Everyone looks forward to, and wants more, innovation. This is true whether you are a user, a customer, or a supplier. An innovation is some combination of a new product, service, or process that brings an improvement to a person’s life. The test of whether something new is an innovation is whether it replaces an existing product, service, or process and becomes adopted as the new normal.
We know that creating something that becomes an innovation is hard. Start-up businesses, which are nearly always based upon the belief that they have something that will become an innovation, fail at what is estimated to be a greater than an 80% rate.
Innovating projects in established businesses don’t fare much better. Innovation practice research indicates that innovating projects fail to deliver on their goals 60% – 75% of the time. This causes business leadership to consider innovating to be a high risk activity, which biases their innovating activities to low impact projects that don’t improve the business much if they succeed, and don’t hurt the business much if they fail.

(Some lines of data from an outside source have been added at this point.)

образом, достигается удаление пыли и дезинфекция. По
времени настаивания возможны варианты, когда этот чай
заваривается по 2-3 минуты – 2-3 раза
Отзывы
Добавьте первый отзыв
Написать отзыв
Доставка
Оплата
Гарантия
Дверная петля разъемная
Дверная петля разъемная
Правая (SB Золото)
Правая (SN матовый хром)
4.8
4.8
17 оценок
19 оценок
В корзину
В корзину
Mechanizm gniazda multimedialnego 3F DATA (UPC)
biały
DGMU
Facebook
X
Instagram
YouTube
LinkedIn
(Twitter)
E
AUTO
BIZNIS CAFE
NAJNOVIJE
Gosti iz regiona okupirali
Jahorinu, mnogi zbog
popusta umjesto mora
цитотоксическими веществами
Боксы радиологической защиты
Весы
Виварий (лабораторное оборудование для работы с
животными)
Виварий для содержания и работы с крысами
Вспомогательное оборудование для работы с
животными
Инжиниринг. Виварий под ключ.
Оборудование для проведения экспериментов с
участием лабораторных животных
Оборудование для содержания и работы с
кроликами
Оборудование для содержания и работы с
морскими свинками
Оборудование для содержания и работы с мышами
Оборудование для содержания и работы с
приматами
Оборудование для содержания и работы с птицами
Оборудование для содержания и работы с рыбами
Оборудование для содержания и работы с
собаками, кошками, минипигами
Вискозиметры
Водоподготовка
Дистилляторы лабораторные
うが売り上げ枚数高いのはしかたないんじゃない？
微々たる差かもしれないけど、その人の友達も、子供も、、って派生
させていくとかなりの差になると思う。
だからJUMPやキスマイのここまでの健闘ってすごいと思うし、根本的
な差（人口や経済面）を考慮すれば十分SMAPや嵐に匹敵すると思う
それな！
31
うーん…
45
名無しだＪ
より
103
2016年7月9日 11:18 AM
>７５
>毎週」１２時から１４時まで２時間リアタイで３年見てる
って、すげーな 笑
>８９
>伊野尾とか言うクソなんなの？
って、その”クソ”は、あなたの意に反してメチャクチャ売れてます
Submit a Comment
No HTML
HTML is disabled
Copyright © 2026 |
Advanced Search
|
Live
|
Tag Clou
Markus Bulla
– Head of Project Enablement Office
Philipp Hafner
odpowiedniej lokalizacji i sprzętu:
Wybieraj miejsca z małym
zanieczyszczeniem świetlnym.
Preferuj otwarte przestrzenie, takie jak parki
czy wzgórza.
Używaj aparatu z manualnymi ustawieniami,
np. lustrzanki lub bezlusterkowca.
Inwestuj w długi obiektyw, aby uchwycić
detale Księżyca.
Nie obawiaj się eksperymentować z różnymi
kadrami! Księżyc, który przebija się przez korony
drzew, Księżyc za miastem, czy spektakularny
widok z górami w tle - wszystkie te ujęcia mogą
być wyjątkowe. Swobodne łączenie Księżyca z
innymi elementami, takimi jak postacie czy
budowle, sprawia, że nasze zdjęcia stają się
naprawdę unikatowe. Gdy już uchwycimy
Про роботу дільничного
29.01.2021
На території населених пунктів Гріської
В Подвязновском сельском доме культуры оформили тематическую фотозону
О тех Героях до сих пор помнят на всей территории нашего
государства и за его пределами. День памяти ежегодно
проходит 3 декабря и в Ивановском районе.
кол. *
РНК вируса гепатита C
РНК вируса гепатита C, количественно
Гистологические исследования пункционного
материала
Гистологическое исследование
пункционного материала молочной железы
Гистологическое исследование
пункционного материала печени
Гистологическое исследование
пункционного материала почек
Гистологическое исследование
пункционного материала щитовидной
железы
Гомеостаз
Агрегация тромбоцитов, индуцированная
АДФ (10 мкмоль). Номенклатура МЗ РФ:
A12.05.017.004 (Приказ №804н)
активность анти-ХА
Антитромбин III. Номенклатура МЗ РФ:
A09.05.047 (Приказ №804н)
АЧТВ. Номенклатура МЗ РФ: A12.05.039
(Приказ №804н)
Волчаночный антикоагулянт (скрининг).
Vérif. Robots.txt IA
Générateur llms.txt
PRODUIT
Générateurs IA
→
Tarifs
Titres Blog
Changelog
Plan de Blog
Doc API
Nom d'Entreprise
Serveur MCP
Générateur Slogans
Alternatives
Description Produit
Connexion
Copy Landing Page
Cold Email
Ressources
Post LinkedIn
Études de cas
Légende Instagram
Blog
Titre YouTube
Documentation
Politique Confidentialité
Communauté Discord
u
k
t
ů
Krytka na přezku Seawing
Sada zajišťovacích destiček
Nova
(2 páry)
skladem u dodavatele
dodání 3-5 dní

The statistics that focus on failure rate don’t tell the whole story. 20% of start-ups, and 25% – 40% of projects, succeed. This indicates that a significant portion of the time, Innovator’s do things right. Two key questions, which we at The Enginnova Project answered affirmatively, are, “What is it that they are doing right?”, and “Can what they are doing right be replicated?”.
Every Innovator, whether successful or not, has access to the same information. This information is distributed in an unstructured sea of “dots”. The distinguishing innovating success factor is that successful Innovators are better at identifying the critical dots and connecting them in different ways that non-successful Innovators.
The Enginnova Project 6×6 Innovating Stories are our methodology for identifying the critical dots. Each story stands on its own, but is only a single dot in the larger Innovation Story. Treating the stories as dots, and connecting them in a carousel to create a bigger story, is our way of communicating how to increase the innovating hit rate to yield more innovation faster.